Yesterday I traveled to the city of Mèze in the Languedoc to meet the Cameroonian documentarian Jean-Marie Teno. To read on the way, I took the book La paradoxe de la morale by Vladimir Jankélévitch, the French philosopher and musicologist whom I believe to have been the most significant moral philosopher since Kant. The films of Jean-Maire Teno, with sorrow and humor that never skirt the sentimental, recount the disastrous effects of French and German colonialism. He mentioned a conversation with the Malian director Souleymane Cissé in which he asked the elder filmmaker why he had chosen to have the protagonist of one of his films die. Cissé responded, if I hadn’t done that, you wouldn’t be here asking me this question right now, and then spoke further about the repudiation of the anodyne that was fundamental to art.
The question “how much?” supposes, in effect, that selfish pleasure and [our] infinite debt are comparable and commensurable, or even, in their fundament, homogeneous…* It is necessary to point out that, in the end, the symbiosis of body and soul is also a complex of discordant, even contradictory tendencies, and that such a pairing is, nevertheless, lived as a single thing, that our double life is actually one and the same, that this cacophony is perceived, incomprehensibly, its dissonances notwithstanding, as a single harmony… This tense, rending, dramatic situation recalls that of two married people who can live neither together nor apart, and whose rejection of one another at the same time inaugurates an attraction; they cannot choose between the two forms of unhappiness available to them. Is this not a passional situation?

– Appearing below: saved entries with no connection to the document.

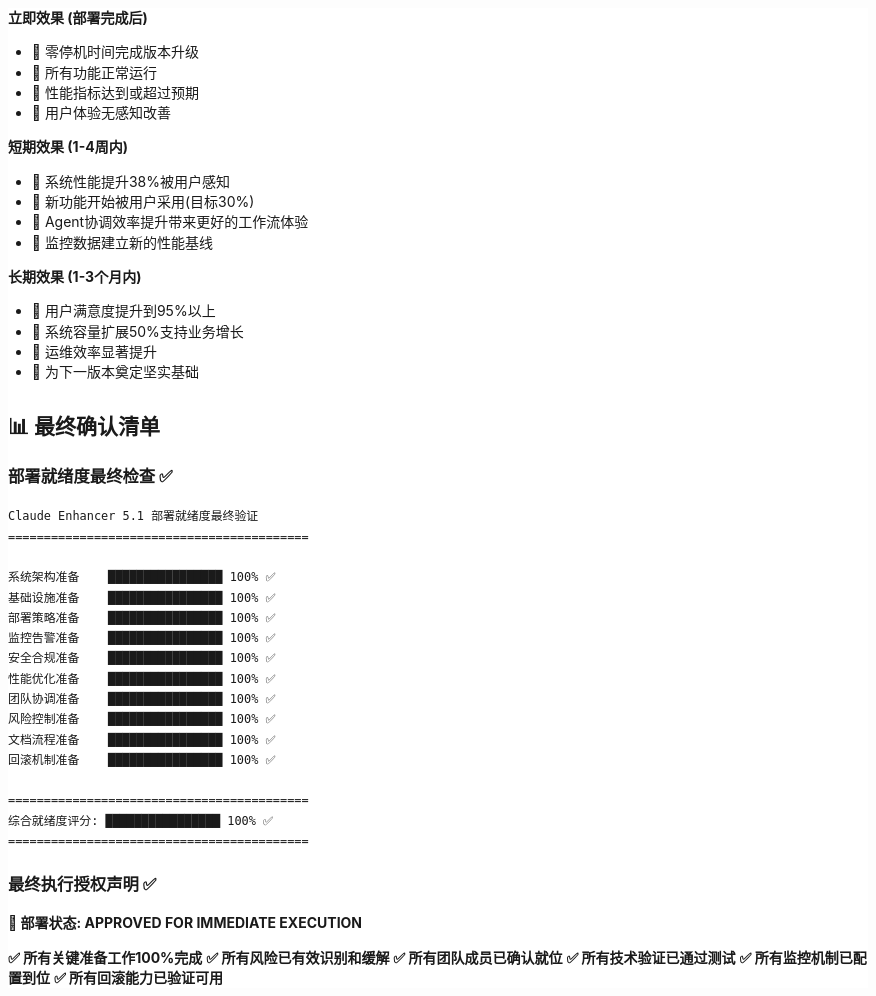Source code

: **立即效果 (部署完成后)**
- 🎯 零停机时间完成版本升级
- 🎯 所有功能正常运行
- 🎯 性能指标达到或超过预期
- 🎯 用户体验无感知改善

**短期效果 (1-4周内)**
- 🎯 系统性能提升38%被用户感知
- 🎯 新功能开始被用户采用(目标30%)
- 🎯 Agent协调效率提升带来更好的工作流体验
- 🎯 监控数据建立新的性能基线

**长期效果 (1-3个月内)**
- 🎯 用户满意度提升到95%以上
- 🎯 系统容量扩展50%支持业务增长
- 🎯 运维效率显著提升
- 🎯 为下一版本奠定坚实基础

## 📊 最终确认清单

### 部署就绪度最终检查 ✅

```
Claude Enhancer 5.1 部署就绪度最终验证
==========================================

系统架构准备    ████████████████ 100% ✅
基础设施准备    ████████████████ 100% ✅
部署策略准备    ████████████████ 100% ✅
监控告警准备    ████████████████ 100% ✅
安全合规准备    ████████████████ 100% ✅
性能优化准备    ████████████████ 100% ✅
团队协调准备    ████████████████ 100% ✅
风险控制准备    ████████████████ 100% ✅
文档流程准备    ████████████████ 100% ✅
回滚机制准备    ████████████████ 100% ✅

==========================================
综合就绪度评分: ████████████████ 100% ✅
==========================================
```

### 最终执行授权声明 ✅

**🎯 部署状态: APPROVED FOR IMMEDIATE EXECUTION**

**✅ 所有关键准备工作100%完成**
**✅ 所有风险已有效识别和缓解**
**✅ 所有团队成员已确认就位**
**✅ 所有技术验证已通过测试**
**✅ 所有监控机制已配置到位**
**✅ 所有回滚能力已验证可用**
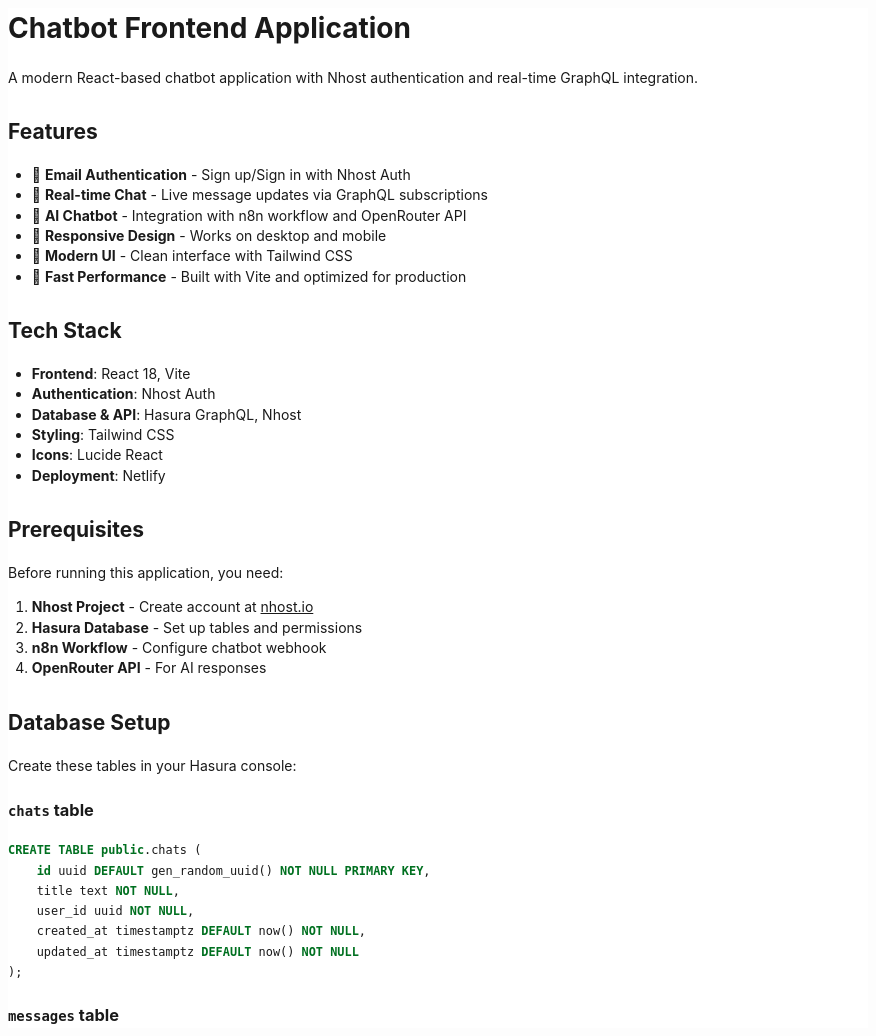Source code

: # Chatbot Frontend Application

A modern React-based chatbot application with Nhost authentication and real-time GraphQL integration.

## Features

- 🔐 **Email Authentication** - Sign up/Sign in with Nhost Auth
- 💬 **Real-time Chat** - Live message updates via GraphQL subscriptions
- 🤖 **AI Chatbot** - Integration with n8n workflow and OpenRouter API
- 📱 **Responsive Design** - Works on desktop and mobile
- 🎨 **Modern UI** - Clean interface with Tailwind CSS
- 🚀 **Fast Performance** - Built with Vite and optimized for production

## Tech Stack

- **Frontend**: React 18, Vite
- **Authentication**: Nhost Auth
- **Database & API**: Hasura GraphQL, Nhost
- **Styling**: Tailwind CSS
- **Icons**: Lucide React
- **Deployment**: Netlify

## Prerequisites

Before running this application, you need:

1. **Nhost Project** - Create account at [nhost.io](https://nhost.io)
2. **Hasura Database** - Set up tables and permissions
3. **n8n Workflow** - Configure chatbot webhook
4. **OpenRouter API** - For AI responses

## Database Setup

Create these tables in your Hasura console:

### `chats` table

```sql
CREATE TABLE public.chats (
    id uuid DEFAULT gen_random_uuid() NOT NULL PRIMARY KEY,
    title text NOT NULL,
    user_id uuid NOT NULL,
    created_at timestamptz DEFAULT now() NOT NULL,
    updated_at timestamptz DEFAULT now() NOT NULL
);
```

### `messages` table
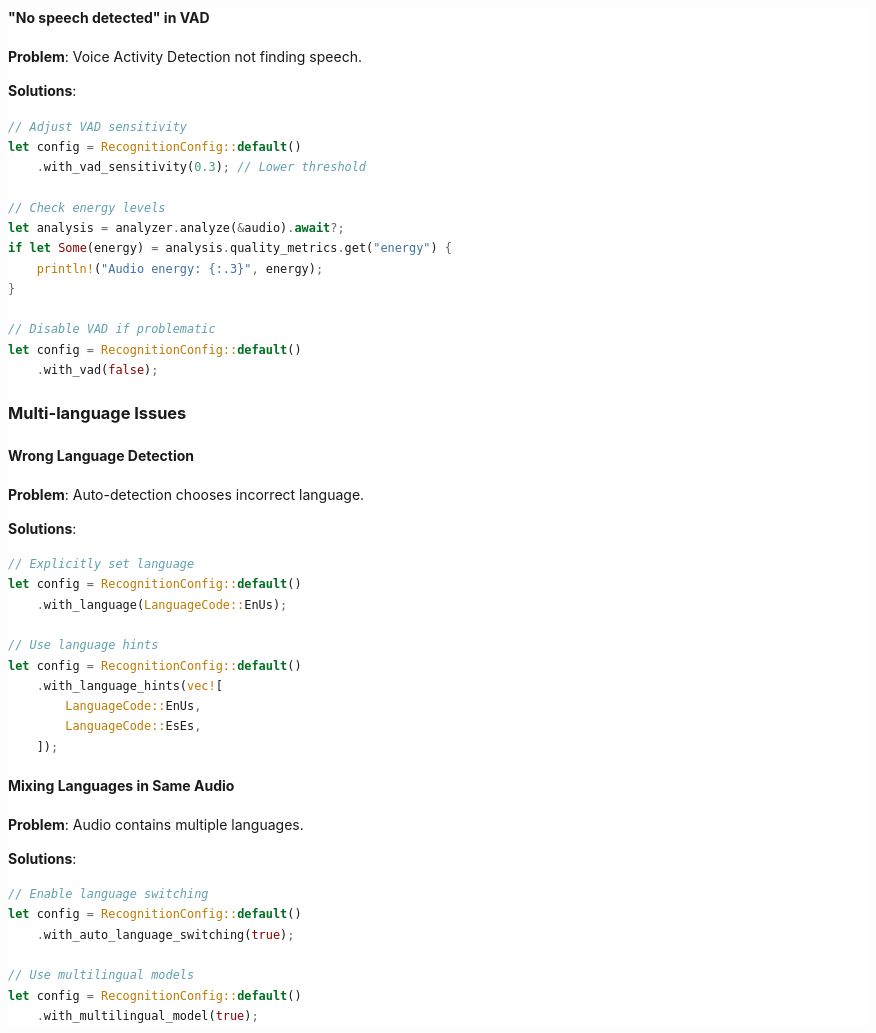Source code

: #### "No speech detected" in VAD

**Problem**: Voice Activity Detection not finding speech.

**Solutions**:
```rust
// Adjust VAD sensitivity
let config = RecognitionConfig::default()
    .with_vad_sensitivity(0.3); // Lower threshold

// Check energy levels
let analysis = analyzer.analyze(&audio).await?;
if let Some(energy) = analysis.quality_metrics.get("energy") {
    println!("Audio energy: {:.3}", energy);
}

// Disable VAD if problematic
let config = RecognitionConfig::default()
    .with_vad(false);
```

### Multi-language Issues

#### Wrong Language Detection

**Problem**: Auto-detection chooses incorrect language.

**Solutions**:
```rust
// Explicitly set language
let config = RecognitionConfig::default()
    .with_language(LanguageCode::EnUs);

// Use language hints
let config = RecognitionConfig::default()
    .with_language_hints(vec![
        LanguageCode::EnUs,
        LanguageCode::EsEs,
    ]);
```

#### Mixing Languages in Same Audio

**Problem**: Audio contains multiple languages.

**Solutions**:
```rust
// Enable language switching
let config = RecognitionConfig::default()
    .with_auto_language_switching(true);

// Use multilingual models
let config = RecognitionConfig::default()
    .with_multilingual_model(true);
```
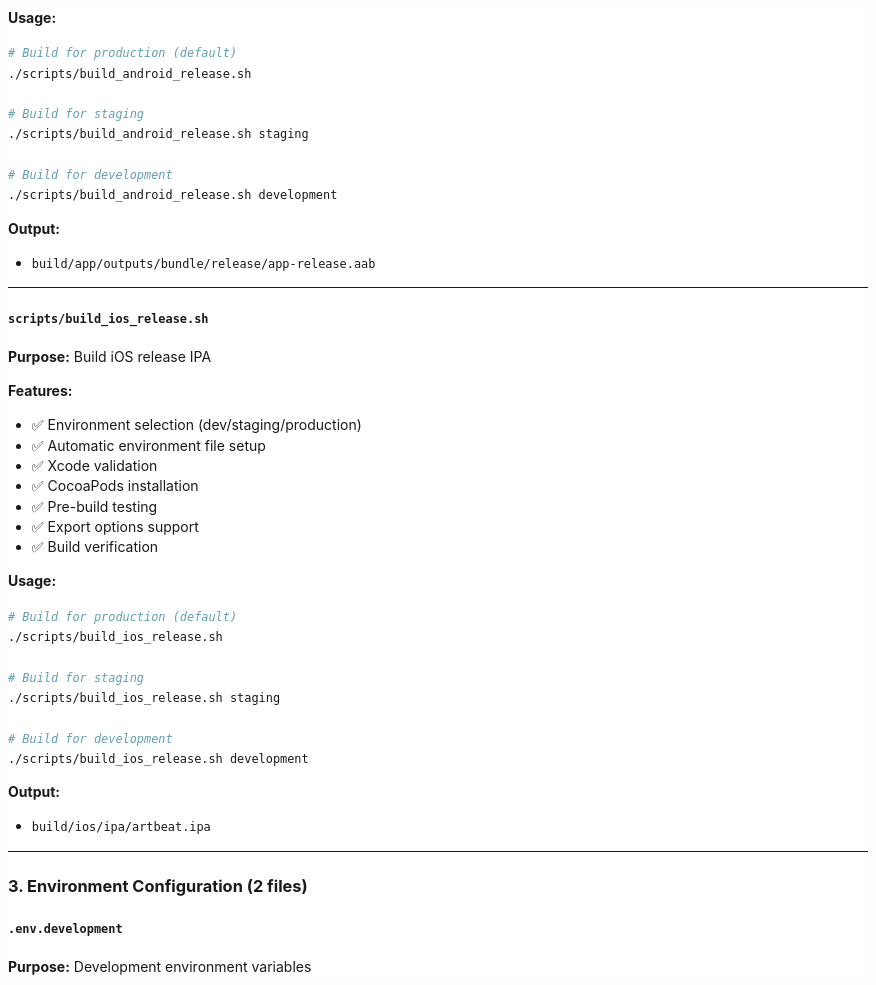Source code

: **Usage:**

```bash
# Build for production (default)
./scripts/build_android_release.sh

# Build for staging
./scripts/build_android_release.sh staging

# Build for development
./scripts/build_android_release.sh development
```

**Output:**

- `build/app/outputs/bundle/release/app-release.aab`

---

#### `scripts/build_ios_release.sh`

**Purpose:** Build iOS release IPA

**Features:**

- ✅ Environment selection (dev/staging/production)
- ✅ Automatic environment file setup
- ✅ Xcode validation
- ✅ CocoaPods installation
- ✅ Pre-build testing
- ✅ Export options support
- ✅ Build verification

**Usage:**

```bash
# Build for production (default)
./scripts/build_ios_release.sh

# Build for staging
./scripts/build_ios_release.sh staging

# Build for development
./scripts/build_ios_release.sh development
```

**Output:**

- `build/ios/ipa/artbeat.ipa`

---

### 3. Environment Configuration (2 files)

#### `.env.development`

**Purpose:** Development environment variables
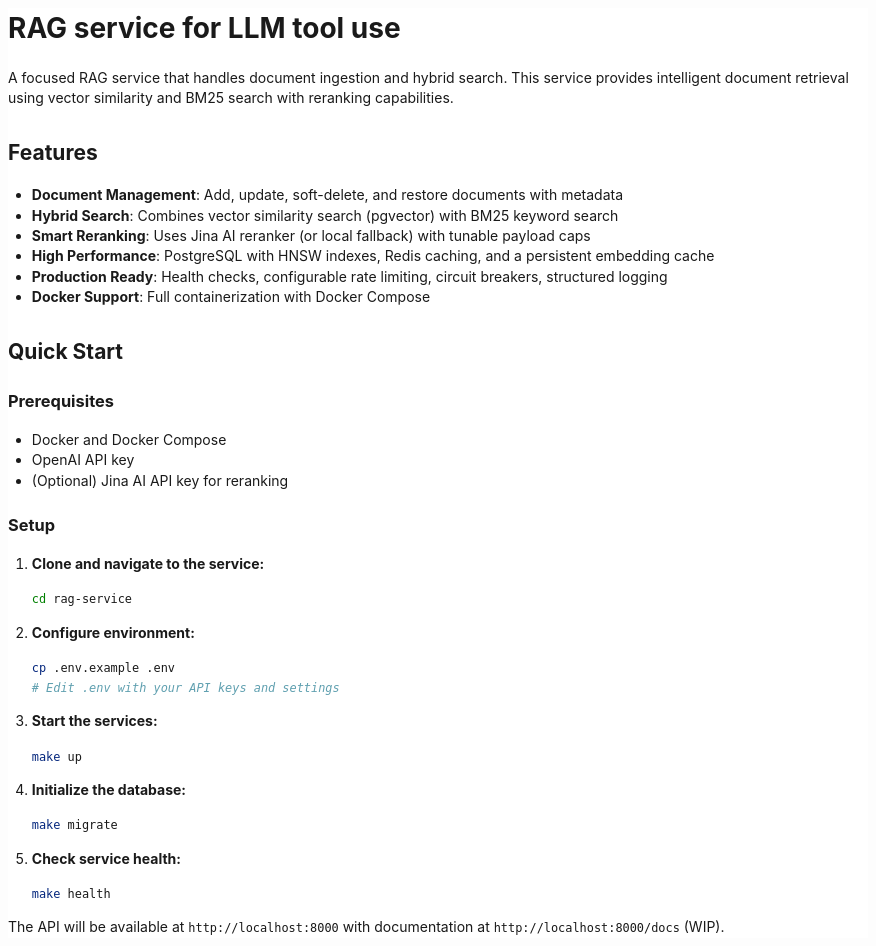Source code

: # RAG service for LLM tool use

A focused RAG service that handles document ingestion and hybrid search. This service provides intelligent document retrieval using vector similarity and BM25 search with reranking capabilities.

## Features

- **Document Management**: Add, update, soft-delete, and restore documents with metadata
- **Hybrid Search**: Combines vector similarity search (pgvector) with BM25 keyword search
- **Smart Reranking**: Uses Jina AI reranker (or local fallback) with tunable payload caps
- **High Performance**: PostgreSQL with HNSW indexes, Redis caching, and a persistent embedding cache
- **Production Ready**: Health checks, configurable rate limiting, circuit breakers, structured logging
- **Docker Support**: Full containerization with Docker Compose

## Quick Start

### Prerequisites

- Docker and Docker Compose
- OpenAI API key
- (Optional) Jina AI API key for reranking

### Setup

1. **Clone and navigate to the service:**
   ```bash
   cd rag-service
   ```

2. **Configure environment:**
   ```bash
   cp .env.example .env
   # Edit .env with your API keys and settings
   ```

3. **Start the services:**
   ```bash
   make up
   ```

4. **Initialize the database:**
   ```bash
   make migrate
   ```

5. **Check service health:**
   ```bash
   make health
   ```

The API will be available at `http://localhost:8000` with documentation at `http://localhost:8000/docs` (WIP).

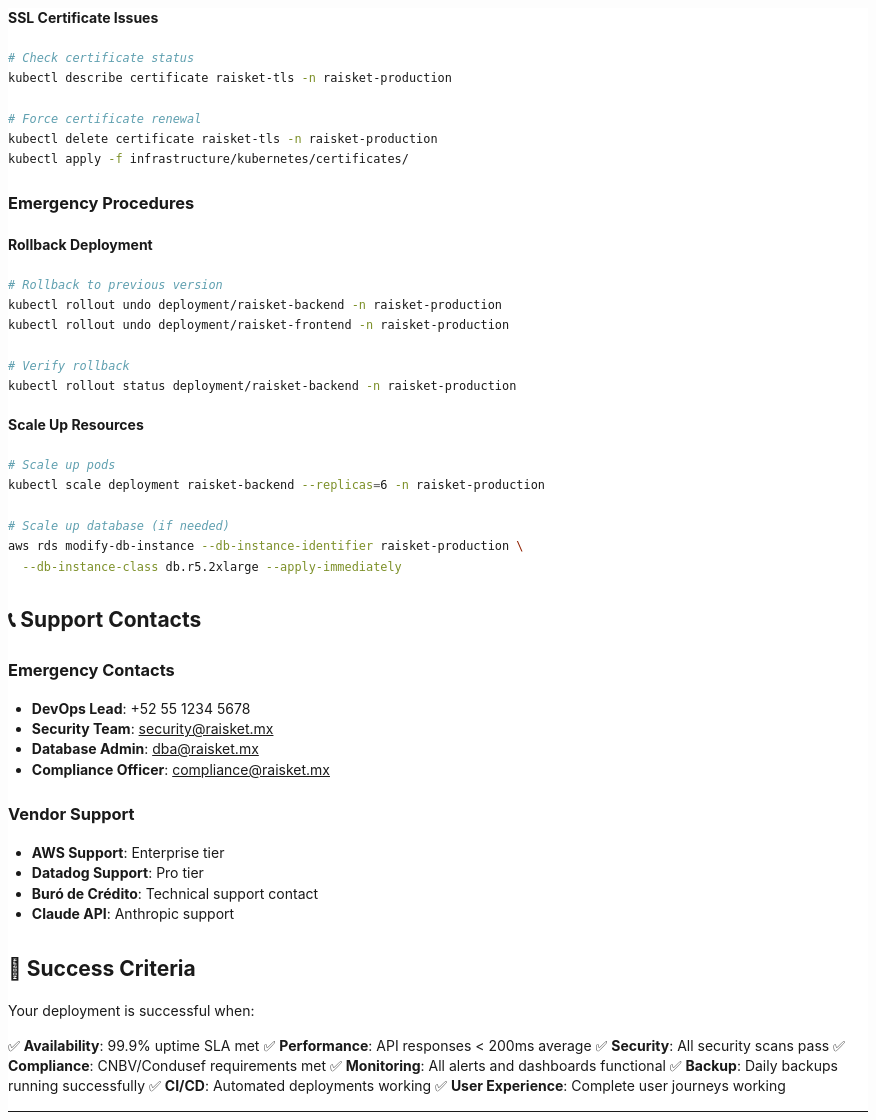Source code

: #### SSL Certificate Issues
```bash
# Check certificate status
kubectl describe certificate raisket-tls -n raisket-production

# Force certificate renewal
kubectl delete certificate raisket-tls -n raisket-production
kubectl apply -f infrastructure/kubernetes/certificates/
```

### Emergency Procedures

#### Rollback Deployment
```bash
# Rollback to previous version
kubectl rollout undo deployment/raisket-backend -n raisket-production
kubectl rollout undo deployment/raisket-frontend -n raisket-production

# Verify rollback
kubectl rollout status deployment/raisket-backend -n raisket-production
```

#### Scale Up Resources
```bash
# Scale up pods
kubectl scale deployment raisket-backend --replicas=6 -n raisket-production

# Scale up database (if needed)
aws rds modify-db-instance --db-instance-identifier raisket-production \
  --db-instance-class db.r5.2xlarge --apply-immediately
```

## 📞 Support Contacts

### Emergency Contacts
- **DevOps Lead**: +52 55 1234 5678
- **Security Team**: security@raisket.mx
- **Database Admin**: dba@raisket.mx
- **Compliance Officer**: compliance@raisket.mx

### Vendor Support
- **AWS Support**: Enterprise tier
- **Datadog Support**: Pro tier
- **Buró de Crédito**: Technical support contact
- **Claude API**: Anthropic support

## 🎉 Success Criteria

Your deployment is successful when:

✅ **Availability**: 99.9% uptime SLA met
✅ **Performance**: API responses < 200ms average
✅ **Security**: All security scans pass
✅ **Compliance**: CNBV/Condusef requirements met
✅ **Monitoring**: All alerts and dashboards functional
✅ **Backup**: Daily backups running successfully
✅ **CI/CD**: Automated deployments working
✅ **User Experience**: Complete user journeys working

---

A situation that has never been regulated by any a priori contract and that cannot be said to be settled? It is thus, and more correctly, from the moral point of view, if it is true that morality, by definition, excludes all neutrality… Is not a tepidity that precludes all conflict rather simple indifference, wan adiaphora?
*The infinite debt Jankélévitch refers to is that of the duty to love. Love, he writes, cannot be considered such if it prescribes limits or “draws boundaries,” in contemporary relationship-therapy cant. The question of “how much” here relates to the notion that quantitative considerations can be brought to bear on the conflict between hedonism and altruism.